═══ Data for the task
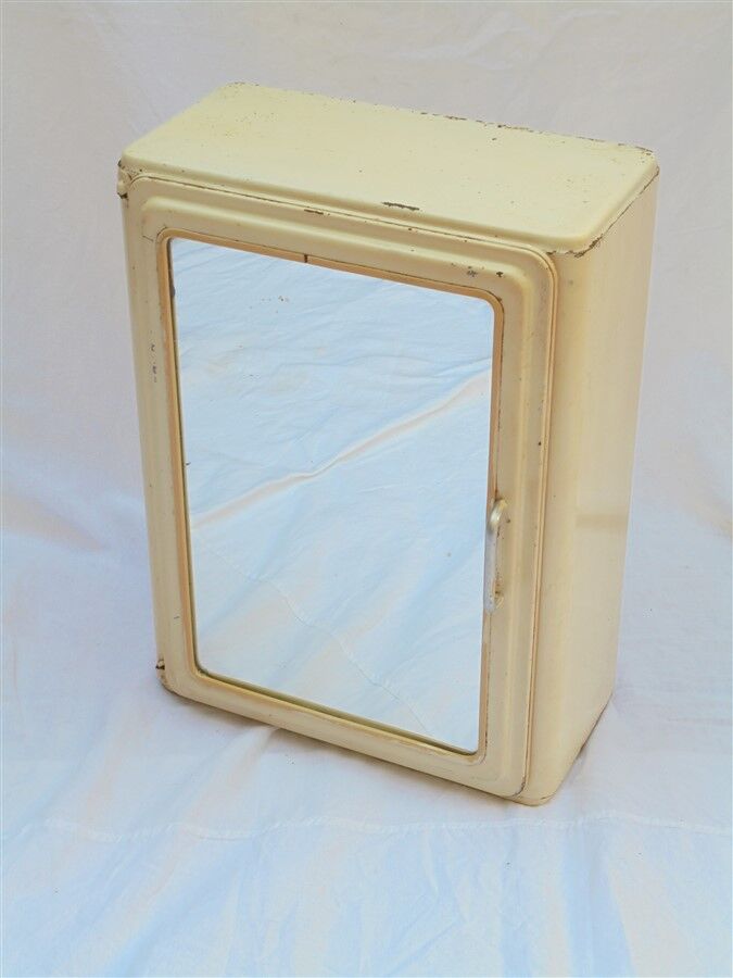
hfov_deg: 22.9
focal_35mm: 64
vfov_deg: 30.3
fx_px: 1807
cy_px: 489
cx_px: 366
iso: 100
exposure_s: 1/60
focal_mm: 11.5
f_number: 5.6
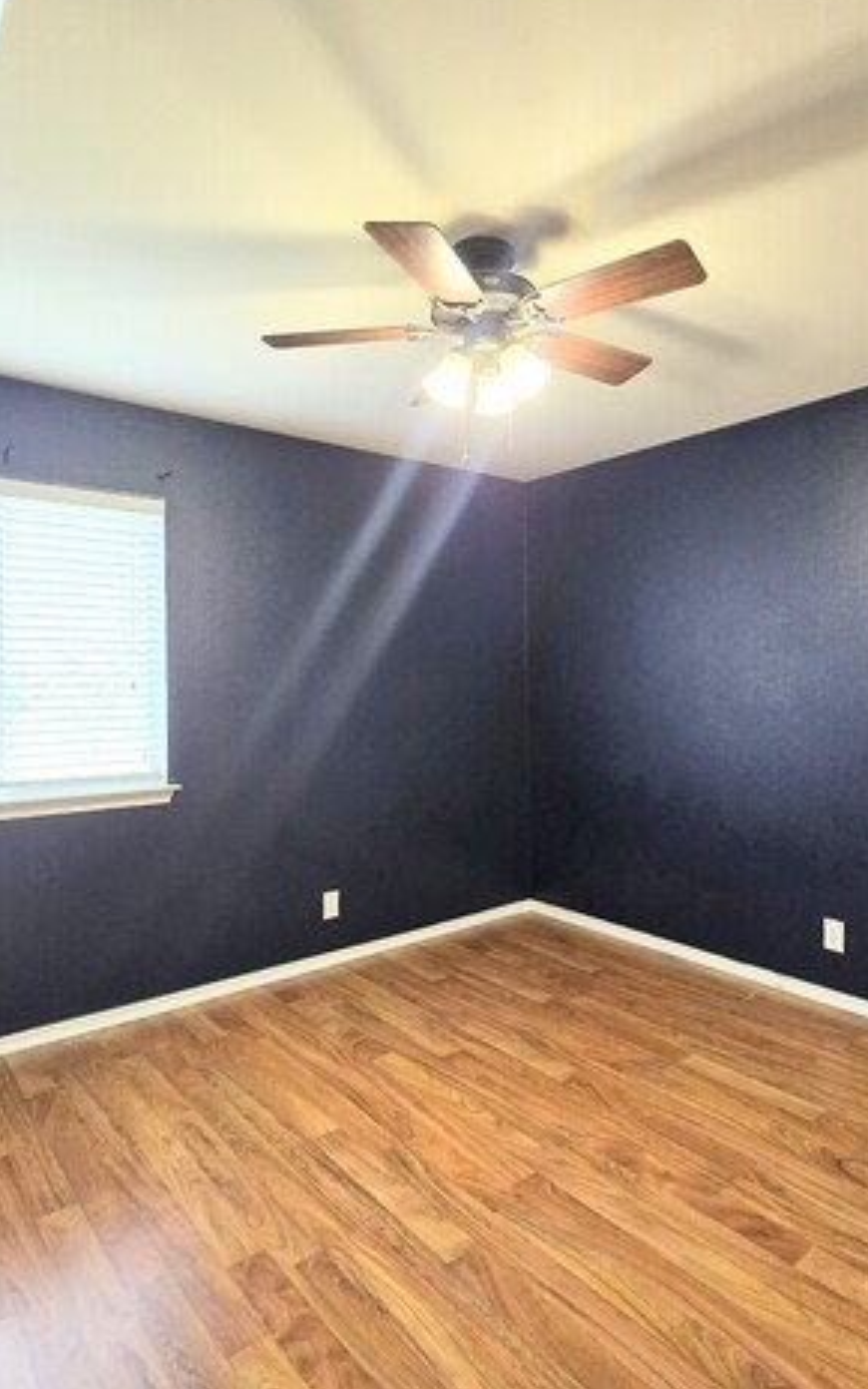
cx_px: 470
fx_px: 719
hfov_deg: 62.1
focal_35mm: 19
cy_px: 674
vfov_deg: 88.0
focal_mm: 2.2
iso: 400
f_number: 2.2
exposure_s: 1/60
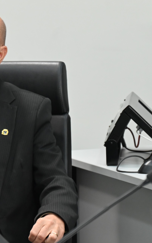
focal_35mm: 282
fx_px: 1869
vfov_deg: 7.4
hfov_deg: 4.6
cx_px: -63
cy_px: 129
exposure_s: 1/125
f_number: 6.3
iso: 2500
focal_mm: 120
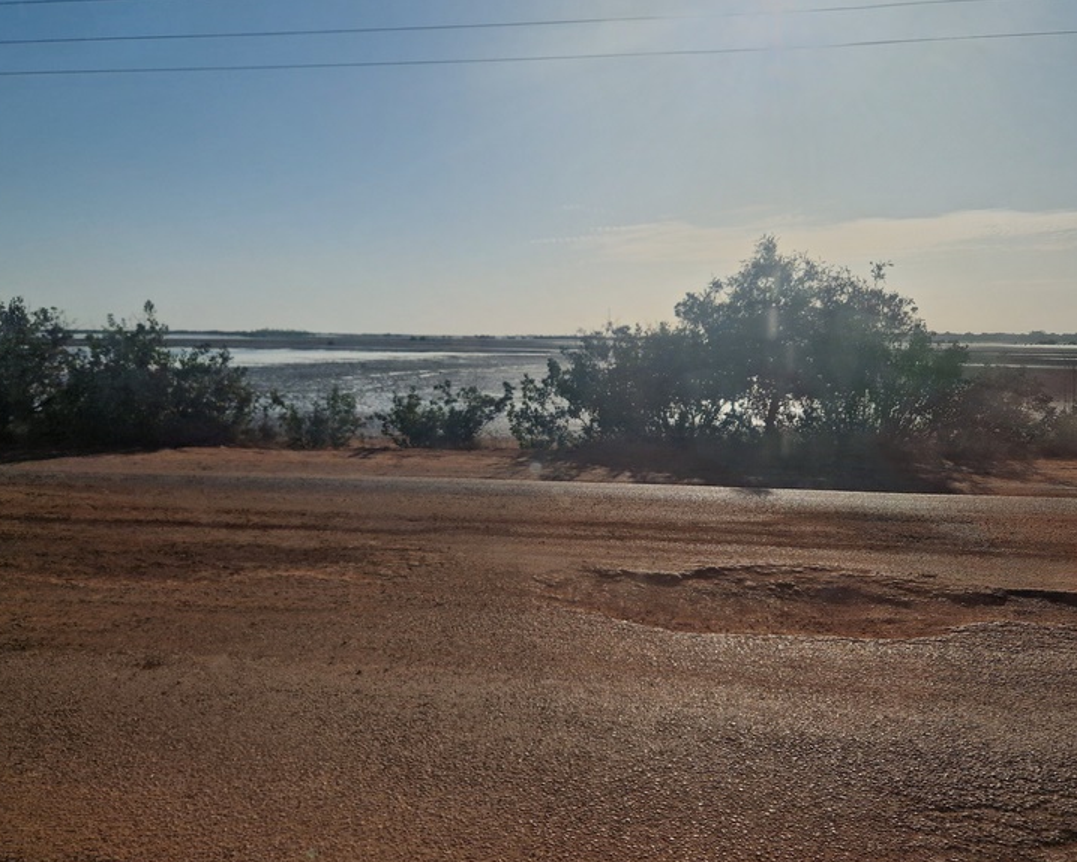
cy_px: 444
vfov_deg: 56.8
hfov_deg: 68.1
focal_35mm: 25
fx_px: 797
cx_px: 530
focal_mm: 5.4
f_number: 1.8
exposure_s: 1/10000
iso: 50
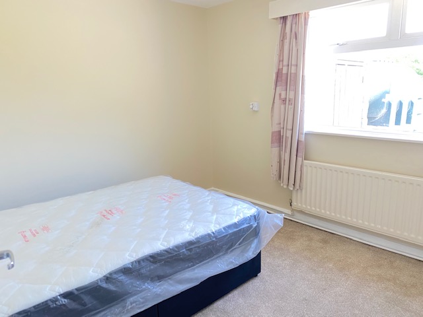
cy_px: 158
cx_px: 212
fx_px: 318
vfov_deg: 53.1
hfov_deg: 67.3
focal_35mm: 26
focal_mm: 4.25
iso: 250
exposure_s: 1/60
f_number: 1.8
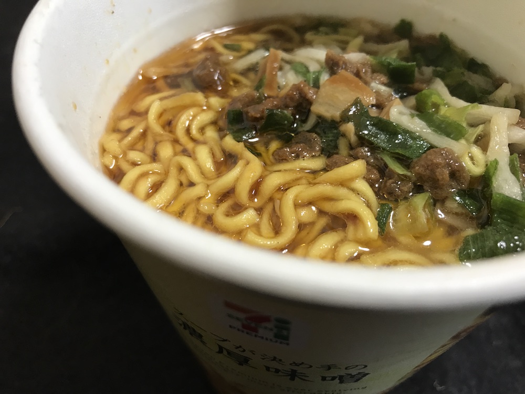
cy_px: 197
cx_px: 262
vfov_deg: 49.7
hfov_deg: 63.4
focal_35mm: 28
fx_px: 425
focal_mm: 3.99
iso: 40
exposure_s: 1/17
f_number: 1.8
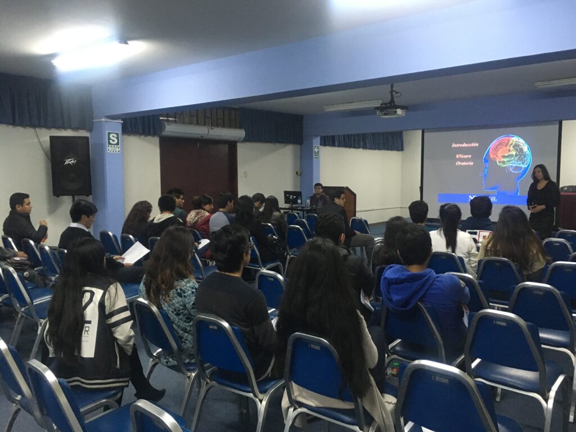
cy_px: 216
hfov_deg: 61.7
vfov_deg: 48.2
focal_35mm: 29
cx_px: 288
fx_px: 483
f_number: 2.2
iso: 200
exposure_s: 1/30
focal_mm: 4.15
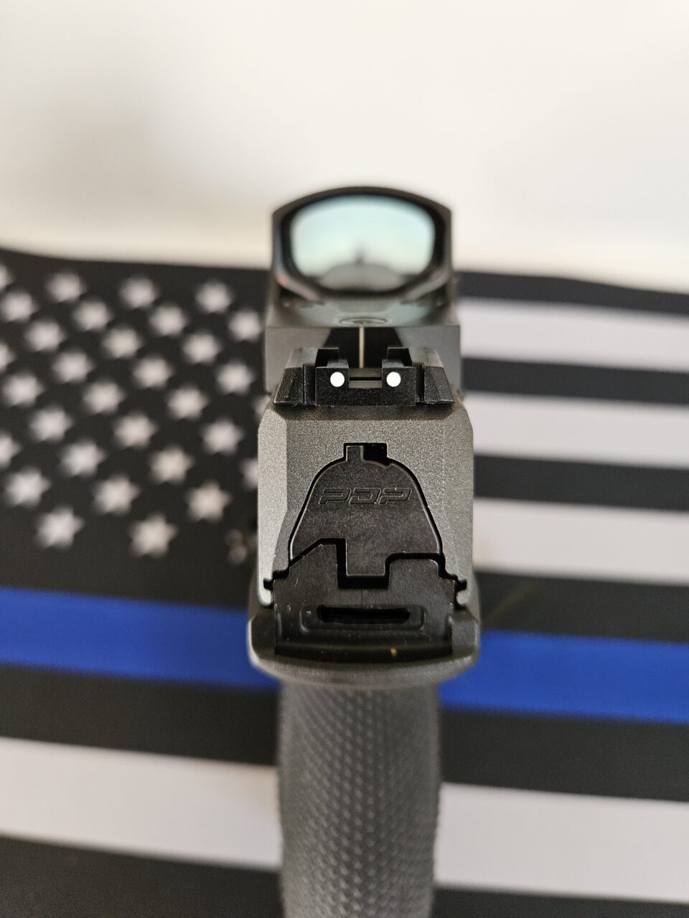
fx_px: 610
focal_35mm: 23
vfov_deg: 73.9
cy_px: 459
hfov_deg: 58.9
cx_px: 344
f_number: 1.8
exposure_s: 1/120
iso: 640
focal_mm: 5.4
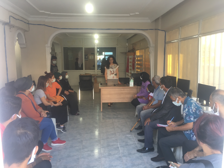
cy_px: 84
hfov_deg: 61.7
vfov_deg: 48.2
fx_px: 188
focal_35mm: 29
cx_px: 112
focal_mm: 4.15
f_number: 2.2
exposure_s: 1/33
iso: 64
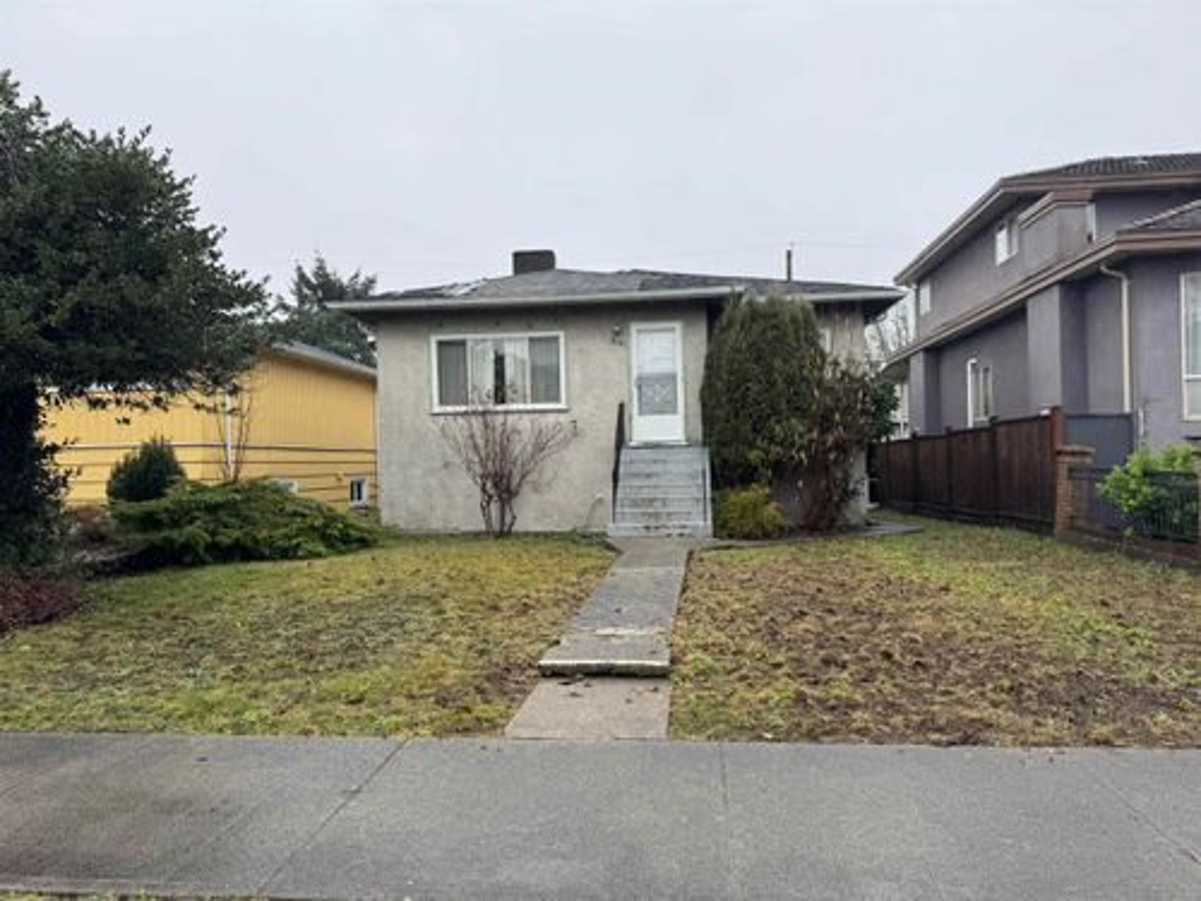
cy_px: 450
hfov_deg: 71.6
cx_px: 600
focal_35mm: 24
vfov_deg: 56.8
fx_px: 833
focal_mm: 6.76
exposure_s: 1/707
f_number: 1.78
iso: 80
══════
__Your goal__
Render the data above verbatim and without pictures.

__Reply to the exercise__
hfov_deg: 22.9
focal_35mm: 64
vfov_deg: 30.3
fx_px: 1807
cy_px: 489
cx_px: 366
iso: 100
exposure_s: 1/60
focal_mm: 11.5
f_number: 5.6
cx_px: 470
fx_px: 719
hfov_deg: 62.1
focal_35mm: 19
cy_px: 674
vfov_deg: 88.0
focal_mm: 2.2
iso: 400
f_number: 2.2
exposure_s: 1/60
focal_35mm: 282
fx_px: 1869
vfov_deg: 7.4
hfov_deg: 4.6
cx_px: -63
cy_px: 129
exposure_s: 1/125
f_number: 6.3
iso: 2500
focal_mm: 120
cy_px: 444
vfov_deg: 56.8
hfov_deg: 68.1
focal_35mm: 25
fx_px: 797
cx_px: 530
focal_mm: 5.4
f_number: 1.8
exposure_s: 1/10000
iso: 50
cy_px: 158
cx_px: 212
fx_px: 318
vfov_deg: 53.1
hfov_deg: 67.3
focal_35mm: 26
focal_mm: 4.25
iso: 250
exposure_s: 1/60
f_number: 1.8
cy_px: 197
cx_px: 262
vfov_deg: 49.7
hfov_deg: 63.4
focal_35mm: 28
fx_px: 425
focal_mm: 3.99
iso: 40
exposure_s: 1/17
f_number: 1.8
cy_px: 216
hfov_deg: 61.7
vfov_deg: 48.2
focal_35mm: 29
cx_px: 288
fx_px: 483
f_number: 2.2
iso: 200
exposure_s: 1/30
focal_mm: 4.15
fx_px: 610
focal_35mm: 23
vfov_deg: 73.9
cy_px: 459
hfov_deg: 58.9
cx_px: 344
f_number: 1.8
exposure_s: 1/120
iso: 640
focal_mm: 5.4
cy_px: 84
hfov_deg: 61.7
vfov_deg: 48.2
fx_px: 188
focal_35mm: 29
cx_px: 112
focal_mm: 4.15
f_number: 2.2
exposure_s: 1/33
iso: 64
cy_px: 450
hfov_deg: 71.6
cx_px: 600
focal_35mm: 24
vfov_deg: 56.8
fx_px: 833
focal_mm: 6.76
exposure_s: 1/707
f_number: 1.78
iso: 80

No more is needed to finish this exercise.